Construction work stalled
The billion-dollar Oceanwide Plaza is located in a prized location near the Los Angeles convention center and the complex where the Lakers and Clippers play basketball. Construction stalled in January for the condo, hotel and retail space, and Cheung said he has seen very little activity since then.
The standstill at Oceanwide Plaza is but one sign of a sharp drop in capital flowing from China at a time of heightened tensions between Washington and Beijing.
Overall, direct foreign investment between the two superpowers peaked in 2016 to a record $60 billion, then dropped drastically, according to the Rhodium Group.
WATCH: China investments
One reason for the decline is a change in China’s monetary policy.
“There were the currency controls out of China, where a lot of companies were parking money. I think it was probably to get money out of China into a safe investment. And at the end of the day, the Chinese cracked down,” said Dale Goldsmith, a land use lawyer and managing partner at Armbruster Goldsmith & Delvac LLP.
“The Chinese companies couldn't get the money out of China even though they committed to certain projects. So certain projects here we've seen stalled,” Cheung said.
Another reason for the drop in direct Chinese investment is increased vigilance by a federal watchdog organization, the Committee on Foreign Investment in the United States (CFIUS).
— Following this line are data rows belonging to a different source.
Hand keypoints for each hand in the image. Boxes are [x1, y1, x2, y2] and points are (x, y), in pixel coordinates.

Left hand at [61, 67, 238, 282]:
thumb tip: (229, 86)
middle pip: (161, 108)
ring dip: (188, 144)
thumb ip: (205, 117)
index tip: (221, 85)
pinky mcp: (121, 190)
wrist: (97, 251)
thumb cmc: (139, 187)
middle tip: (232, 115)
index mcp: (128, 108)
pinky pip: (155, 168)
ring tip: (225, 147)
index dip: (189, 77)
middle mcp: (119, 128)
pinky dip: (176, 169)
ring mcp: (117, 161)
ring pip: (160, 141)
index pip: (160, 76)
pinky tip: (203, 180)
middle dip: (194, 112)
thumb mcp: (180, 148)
The Rhodium Group estimates the committee's scrutiny has led Chinese investors to abandon more than $2.5 billion in U.S. deals.
A relatively strong U.S. economy is another factor.
“The dollar has been very strong, making investment a lot less attractive for the Chinese and in the states. On top of it, you'd have skyrocketing construction costs,” Goldsmith said.
To top it all off, a trade war persists between the U.S. and China, sowing uncertainty in an already challenging investment climate.
“As the tension is escalating, I think a lot of the Chinese companies are wary in terms of whether they should enter the U.S. market,” Cheung added.
Southeast Asia gains
The trade war is creating another trend: to avoid high tariffs, international companies are moving manufacturing out of China and into Southeast Asian countries.
In some countries, such as Vietnam, the trade war is creating new wealth.
To offset a potentially negative impact of the trade war in a country such as Indonesia, Muhammad Zulfikar Rakhmat, a research associate at the Institute for Development of Economics and Finance in Jakarta, advised in an op-ed he co-authored in that Indonesia increase its direct foreign investment.
In Los Angeles, Cheung said he is seeing a “massive influx” of interests from Southeast Asian countries.
“Vietnam is now looking very carefully into the Los Angeles region, given the Southern California region has such a large Vietnamese population," he said. "We're also working with our partners in Singapore and Indonesia and Thailand to really expand those opportunities, because we have been dependent on China for such a long time.
"We really have to look for alternate solutions as this trade war continues, that trade tension continues, and investment is slowing down significantly," Cheung added.
So long as economic tensions remain high between Washington and Beijing, Los Angeles and other U.S. cities will have to look elsewhere for investment capital.